Kalshi Sues 23 States to Block Gambling Laws as Muni Prediction Markets Expand
Updated
Updated · Bond Buyer · Jul 8
Kalshi Sues 23 States to Block Gambling Laws as Muni Prediction Markets Expand
3 articles · Updated · Bond Buyer · Jul 8
Summary
Kalshi is pursuing lawsuits against roughly 23 states, arguing the Commodity Exchange Act gives the CFTC exclusive authority over its event contracts and bars states from restricting platform access.
That legal push comes as Kalshi tests municipal-finance contracts, including a market on whether Illinois' five pension systems will exceed $145 billion in unfunded liabilities this year.

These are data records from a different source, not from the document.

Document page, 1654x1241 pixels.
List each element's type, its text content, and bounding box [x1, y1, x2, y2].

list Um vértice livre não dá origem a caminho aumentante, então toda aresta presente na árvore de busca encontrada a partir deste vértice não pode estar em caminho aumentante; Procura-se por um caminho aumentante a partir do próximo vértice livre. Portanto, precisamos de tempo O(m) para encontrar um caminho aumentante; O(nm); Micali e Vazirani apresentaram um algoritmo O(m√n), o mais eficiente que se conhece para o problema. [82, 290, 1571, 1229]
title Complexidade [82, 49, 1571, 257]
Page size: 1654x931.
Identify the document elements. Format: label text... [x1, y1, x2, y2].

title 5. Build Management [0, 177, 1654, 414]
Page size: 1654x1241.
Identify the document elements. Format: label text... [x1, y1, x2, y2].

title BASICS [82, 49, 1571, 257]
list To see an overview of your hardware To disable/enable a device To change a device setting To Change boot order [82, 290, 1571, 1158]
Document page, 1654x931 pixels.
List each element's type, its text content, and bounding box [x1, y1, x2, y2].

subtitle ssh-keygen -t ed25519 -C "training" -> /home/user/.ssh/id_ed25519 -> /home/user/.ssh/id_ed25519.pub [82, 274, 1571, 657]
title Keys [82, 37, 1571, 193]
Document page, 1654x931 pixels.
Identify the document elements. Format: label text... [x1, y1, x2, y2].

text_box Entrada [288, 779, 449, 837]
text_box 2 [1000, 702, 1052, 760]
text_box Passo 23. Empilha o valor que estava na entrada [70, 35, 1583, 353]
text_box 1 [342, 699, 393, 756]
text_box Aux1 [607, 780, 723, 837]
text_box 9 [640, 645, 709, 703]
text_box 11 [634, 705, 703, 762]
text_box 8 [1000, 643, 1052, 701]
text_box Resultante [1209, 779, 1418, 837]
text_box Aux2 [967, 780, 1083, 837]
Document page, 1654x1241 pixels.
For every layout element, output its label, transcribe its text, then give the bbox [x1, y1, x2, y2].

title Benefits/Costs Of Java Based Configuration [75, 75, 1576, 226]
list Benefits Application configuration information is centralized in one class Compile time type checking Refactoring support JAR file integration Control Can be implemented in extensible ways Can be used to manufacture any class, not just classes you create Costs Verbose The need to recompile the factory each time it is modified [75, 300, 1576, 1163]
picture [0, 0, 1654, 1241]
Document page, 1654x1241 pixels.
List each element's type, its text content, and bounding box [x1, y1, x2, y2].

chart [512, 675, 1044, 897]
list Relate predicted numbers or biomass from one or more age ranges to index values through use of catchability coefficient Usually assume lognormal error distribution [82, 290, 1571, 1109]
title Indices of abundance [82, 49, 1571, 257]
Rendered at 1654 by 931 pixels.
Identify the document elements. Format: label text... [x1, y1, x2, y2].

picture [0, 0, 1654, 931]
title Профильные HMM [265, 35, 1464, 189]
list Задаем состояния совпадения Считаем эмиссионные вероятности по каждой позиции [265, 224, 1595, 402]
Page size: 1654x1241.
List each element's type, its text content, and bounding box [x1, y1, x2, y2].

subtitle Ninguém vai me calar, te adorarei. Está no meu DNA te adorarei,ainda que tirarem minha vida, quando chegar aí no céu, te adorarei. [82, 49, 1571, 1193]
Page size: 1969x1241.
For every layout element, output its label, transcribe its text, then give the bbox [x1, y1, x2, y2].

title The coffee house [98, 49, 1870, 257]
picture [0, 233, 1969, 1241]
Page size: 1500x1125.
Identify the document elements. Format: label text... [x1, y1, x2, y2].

Kalshi says it is building infrastructure for block trades and deeper liquidity so prediction markets can eventually serve as institutional hedges in the long-only muni market, though no live muni hedge product exists yet.
States, consumer advocates and watchdogs argue the contracts are effectively gambling, vulnerable to manipulation and could create a disjointed regime outside SEC oversight; New Jersey is seeking Supreme Court review.
The fight is widening beyond law and regulation into market structure, with rating agencies tightening employee rules and investors, academics and exchanges exploring whether prediction markets can become a credible muni risk tool.